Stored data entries
::::

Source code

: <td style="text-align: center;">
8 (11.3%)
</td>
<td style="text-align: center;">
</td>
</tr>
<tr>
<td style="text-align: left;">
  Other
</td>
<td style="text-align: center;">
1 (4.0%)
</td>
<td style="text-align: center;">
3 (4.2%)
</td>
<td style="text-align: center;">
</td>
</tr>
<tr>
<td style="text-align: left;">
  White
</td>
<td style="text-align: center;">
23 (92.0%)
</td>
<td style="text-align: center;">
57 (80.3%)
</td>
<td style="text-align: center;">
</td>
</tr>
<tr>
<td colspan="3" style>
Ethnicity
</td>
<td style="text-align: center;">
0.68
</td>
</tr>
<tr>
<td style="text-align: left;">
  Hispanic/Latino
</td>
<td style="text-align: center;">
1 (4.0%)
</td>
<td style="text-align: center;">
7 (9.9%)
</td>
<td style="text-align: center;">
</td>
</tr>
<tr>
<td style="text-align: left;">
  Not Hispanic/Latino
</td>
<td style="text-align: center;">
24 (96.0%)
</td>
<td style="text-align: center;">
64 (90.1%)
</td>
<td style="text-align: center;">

::::

--- Task requirements ---
Search the data above for "Hispanic" and copy every line where it turns up.

--- Completed task ---
  Hispanic/Latino
  Not Hispanic/Latino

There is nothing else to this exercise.